Data is the new oil! And wearable medical devices are the oil fields of our age.
The 2010s ushered Machine and Deep Learning, a breakthrough in the ability of computers to use data to make predictions. The best way to understand the magnitude of this breakthrough is to compare it to the invention of computers. In the 1940s, humans (known as computers!)performed all necessary calculations needed for science, research, accounting, etc. At a speed of tens to hundreds of calculations per hour, global computing capacity was likely in the billions of calculations per year. Today’s fastest computer calculates a thousand trillion calculations per second! Today’s cell phones calculate trillions of calculations per second or what it took the entire human race TEN years to calculateless than 100 years ago. This explosion in calculation capacity transformed every aspect of our life.

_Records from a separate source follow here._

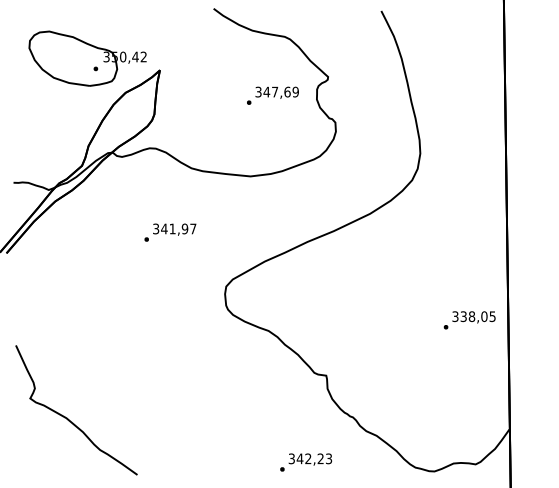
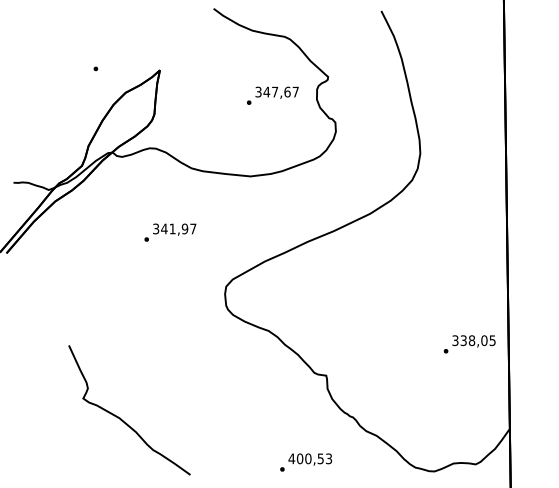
part at (87, 58): present -> none
text at (295, 91): 347,69 -> 347,67
text at (469, 320) position: (469, 320) -> (469, 344)
curve at (68, 418) position: (68, 418) -> (121, 418)
text at (305, 458): 342,23 -> 400,53
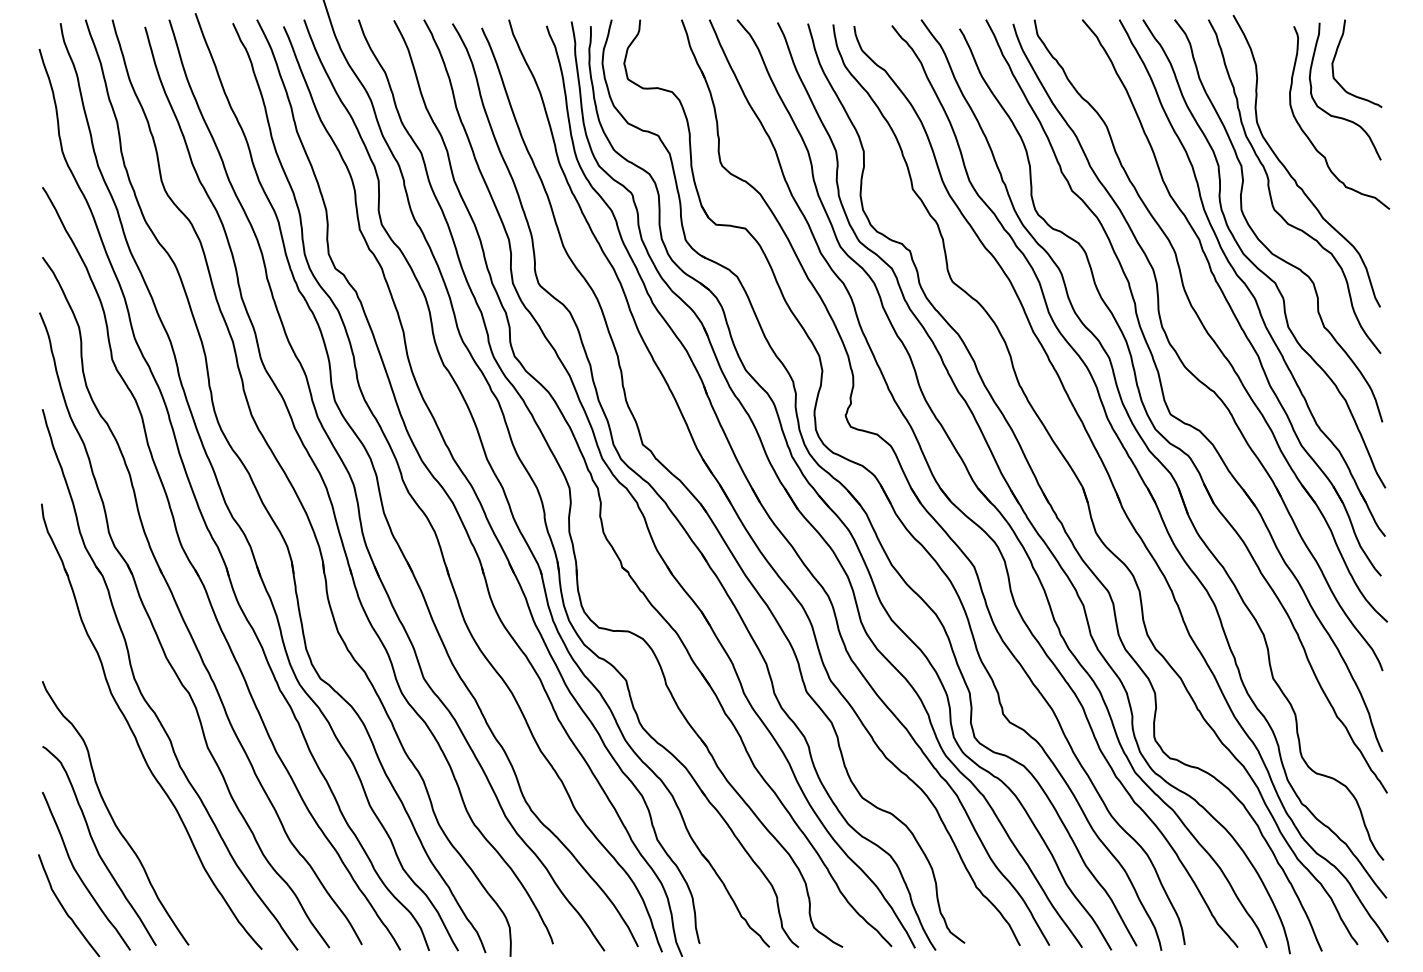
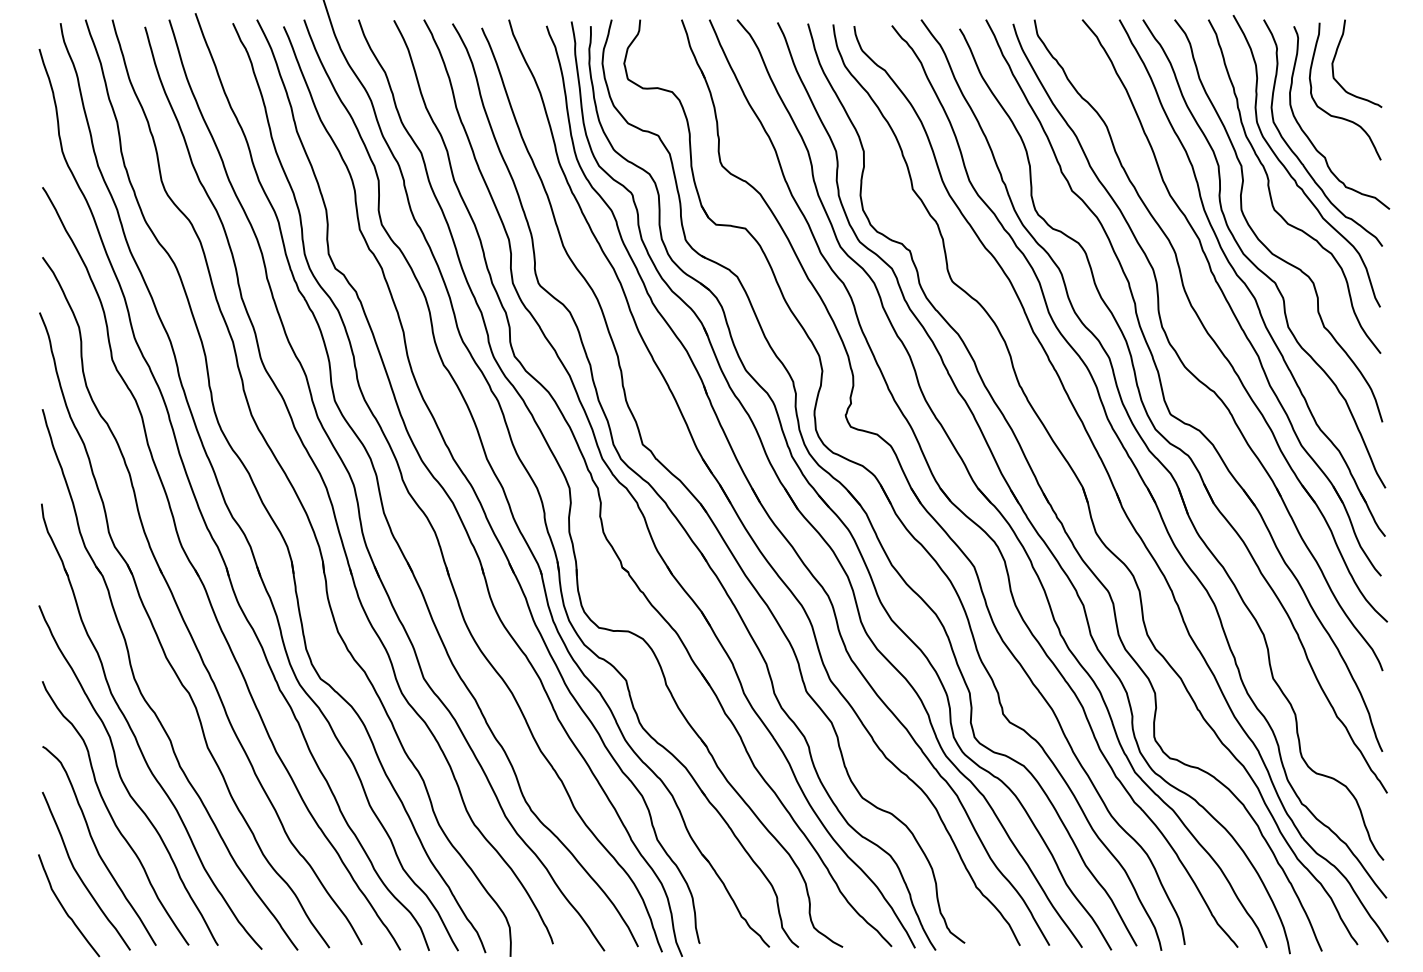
curve at (1297, 155): none -> present
curve at (122, 778): none -> present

Machine learning will do the same to analysis, decision making, prediction and pattern recognition. With all the calculating ability that computers made possible, humans were still needed to direct which calculations to make which we call programming (human calculators became computer programmers). Humans also made sense of the results of all those calculations and analyzed the resulting outputs to inform decisions in accounting and finance, investing, and engineering. Humans were also need to recognize patterns in the numbers and use them to predict future outcomes such as in diagnosis, prognosis and treatment. This is rapidly changing! Machine learning duplicates humans’ ability to perform these functions just as computers duplicated our ability to calculate. Machine learning is accelerating the performance of these functions faster than computers accelerated calculation. Machine learning algorithms are now able to recognize pictures faster and more accurately than humans, they can recognize speech better than humans and pretty soon will be able to drive cars safer than humans.
To do so, however, machine learning needs HUGE amounts of data. Machine learning algorithms need data to learn patterns and to make decisions.